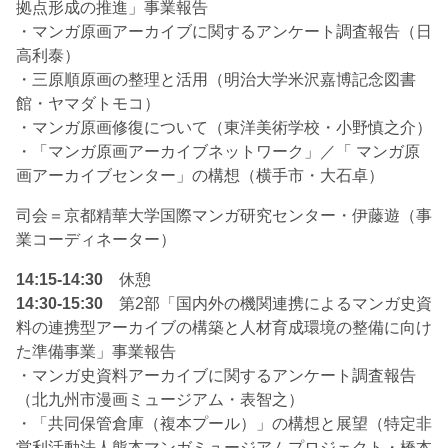
拠点形成の推進」事業報告
・マンガ原画アーカイブに関するアンケート調査報告（日
高利泰）
・三原順原画の整理と活用（明治大学米沢嘉博記念図書
館・ヤマダトモコ）
・マンガ原画修復について（東洋美術学校・小野慎之介）
・「マンガ原画アーカイブネットワーク」／「 マンガ原
画アーカイブセンター」の構想（横手市・大石卓）
司会＝京都精華大学国際マンガ研究センター・伊藤遊（事
業コーディネーター）
14:15-14:30
休憩
14:30-15:30
第2部「国内外の機関連携によるマンガ史資
料の連携型アーカイブの構築と人材育成環境の整備に向け
た準備事業」事業報告
・マンガ史資料アーカイブに関するアンケート調査報告
（北九州市漫画ミュージアム・表智之）
・「共同保管倉庫（複本プール）」の構想と展望（特定非
営利活動法人熊本マンガミュージアムプロジェクト・橋本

Try it
Line by line, return the listing above exactly, dropping every picture.

Task result
拠点形成の推進」事業報告
・マンガ原画アーカイブに関するアンケート調査報告（日
高利泰）
・三原順原画の整理と活用（明治大学米沢嘉博記念図書
館・ヤマダトモコ）
・マンガ原画修復について（東洋美術学校・小野慎之介）
・「マンガ原画アーカイブネットワーク」／「 マンガ原
画アーカイブセンター」の構想（横手市・大石卓）
司会＝京都精華大学国際マンガ研究センター・伊藤遊（事
業コーディネーター）
14:15-14:30
休憩
14:30-15:30
第2部「国内外の機関連携によるマンガ史資
料の連携型アーカイブの構築と人材育成環境の整備に向け
た準備事業」事業報告
・マンガ史資料アーカイブに関するアンケート調査報告
（北九州市漫画ミュージアム・表智之）
・「共同保管倉庫（複本プール）」の構想と展望（特定非
営利活動法人熊本マンガミュージアムプロジェクト・橋本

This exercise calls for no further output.